* _WHAT THIS TASK INVOLVES_: In the listing below, every entry should be duplicated exactly.
==================================================
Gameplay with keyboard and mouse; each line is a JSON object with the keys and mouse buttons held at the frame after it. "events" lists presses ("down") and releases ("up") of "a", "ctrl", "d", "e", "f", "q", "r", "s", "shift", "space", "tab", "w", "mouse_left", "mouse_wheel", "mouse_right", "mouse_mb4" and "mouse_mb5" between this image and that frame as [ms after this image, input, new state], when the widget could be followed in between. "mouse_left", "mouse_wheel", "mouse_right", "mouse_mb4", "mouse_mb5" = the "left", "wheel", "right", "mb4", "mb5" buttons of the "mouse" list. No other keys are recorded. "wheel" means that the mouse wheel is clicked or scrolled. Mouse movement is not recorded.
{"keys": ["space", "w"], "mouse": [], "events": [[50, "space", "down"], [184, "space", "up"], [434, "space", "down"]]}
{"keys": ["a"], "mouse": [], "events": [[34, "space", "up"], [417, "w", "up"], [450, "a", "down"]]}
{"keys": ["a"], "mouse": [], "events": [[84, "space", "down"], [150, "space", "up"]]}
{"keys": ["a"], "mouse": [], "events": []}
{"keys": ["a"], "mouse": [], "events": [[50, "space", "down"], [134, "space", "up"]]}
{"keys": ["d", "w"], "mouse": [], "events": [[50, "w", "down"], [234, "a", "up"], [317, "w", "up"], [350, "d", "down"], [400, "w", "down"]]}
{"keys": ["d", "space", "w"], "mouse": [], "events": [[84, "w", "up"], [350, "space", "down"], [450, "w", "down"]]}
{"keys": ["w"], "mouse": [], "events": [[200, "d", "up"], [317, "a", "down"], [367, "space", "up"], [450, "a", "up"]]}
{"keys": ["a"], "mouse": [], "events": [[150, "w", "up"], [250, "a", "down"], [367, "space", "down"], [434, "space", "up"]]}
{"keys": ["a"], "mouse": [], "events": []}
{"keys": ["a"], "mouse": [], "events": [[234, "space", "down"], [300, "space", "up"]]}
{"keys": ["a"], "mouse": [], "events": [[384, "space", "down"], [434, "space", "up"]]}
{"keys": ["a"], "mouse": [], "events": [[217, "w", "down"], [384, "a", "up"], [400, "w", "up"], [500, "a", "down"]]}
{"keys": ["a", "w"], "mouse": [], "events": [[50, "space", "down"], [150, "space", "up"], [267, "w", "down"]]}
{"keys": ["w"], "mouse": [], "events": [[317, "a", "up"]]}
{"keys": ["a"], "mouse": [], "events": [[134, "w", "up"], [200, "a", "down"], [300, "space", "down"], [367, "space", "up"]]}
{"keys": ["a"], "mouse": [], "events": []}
==================================================
* _SOLUTION FOR THIS EXERCISE_:
Gameplay with keyboard and mouse; each line is a JSON object with the keys and mouse buttons held at the frame after it. "events" lists presses ("down") and releases ("up") of "a", "ctrl", "d", "e", "f", "q", "r", "s", "shift", "space", "tab", "w", "mouse_left", "mouse_wheel", "mouse_right", "mouse_mb4" and "mouse_mb5" between this image and that frame as [ms after this image, input, new state], when the widget could be followed in between. "mouse_left", "mouse_wheel", "mouse_right", "mouse_mb4", "mouse_mb5" = the "left", "wheel", "right", "mb4", "mb5" buttons of the "mouse" list. No other keys are recorded. "wheel" means that the mouse wheel is clicked or scrolled. Mouse movement is not recorded.
{"keys": ["space", "w"], "mouse": [], "events": [[50, "space", "down"], [184, "space", "up"], [434, "space", "down"]]}
{"keys": ["a"], "mouse": [], "events": [[34, "space", "up"], [417, "w", "up"], [450, "a", "down"]]}
{"keys": ["a"], "mouse": [], "events": [[84, "space", "down"], [150, "space", "up"]]}
{"keys": ["a"], "mouse": [], "events": []}
{"keys": ["a"], "mouse": [], "events": [[50, "space", "down"], [134, "space", "up"]]}
{"keys": ["d", "w"], "mouse": [], "events": [[50, "w", "down"], [234, "a", "up"], [317, "w", "up"], [350, "d", "down"], [400, "w", "down"]]}
{"keys": ["d", "space", "w"], "mouse": [], "events": [[84, "w", "up"], [350, "space", "down"], [450, "w", "down"]]}
{"keys": ["w"], "mouse": [], "events": [[200, "d", "up"], [317, "a", "down"], [367, "space", "up"], [450, "a", "up"]]}
{"keys": ["a"], "mouse": [], "events": [[150, "w", "up"], [250, "a", "down"], [367, "space", "down"], [434, "space", "up"]]}
{"keys": ["a"], "mouse": [], "events": []}
{"keys": ["a"], "mouse": [], "events": [[234, "space", "down"], [300, "space", "up"]]}
{"keys": ["a"], "mouse": [], "events": [[384, "space", "down"], [434, "space", "up"]]}
{"keys": ["a"], "mouse": [], "events": [[217, "w", "down"], [384, "a", "up"], [400, "w", "up"], [500, "a", "down"]]}
{"keys": ["a", "w"], "mouse": [], "events": [[50, "space", "down"], [150, "space", "up"], [267, "w", "down"]]}
{"keys": ["w"], "mouse": [], "events": [[317, "a", "up"]]}
{"keys": ["a"], "mouse": [], "events": [[134, "w", "up"], [200, "a", "down"], [300, "space", "down"], [367, "space", "up"]]}
{"keys": ["a"], "mouse": [], "events": []}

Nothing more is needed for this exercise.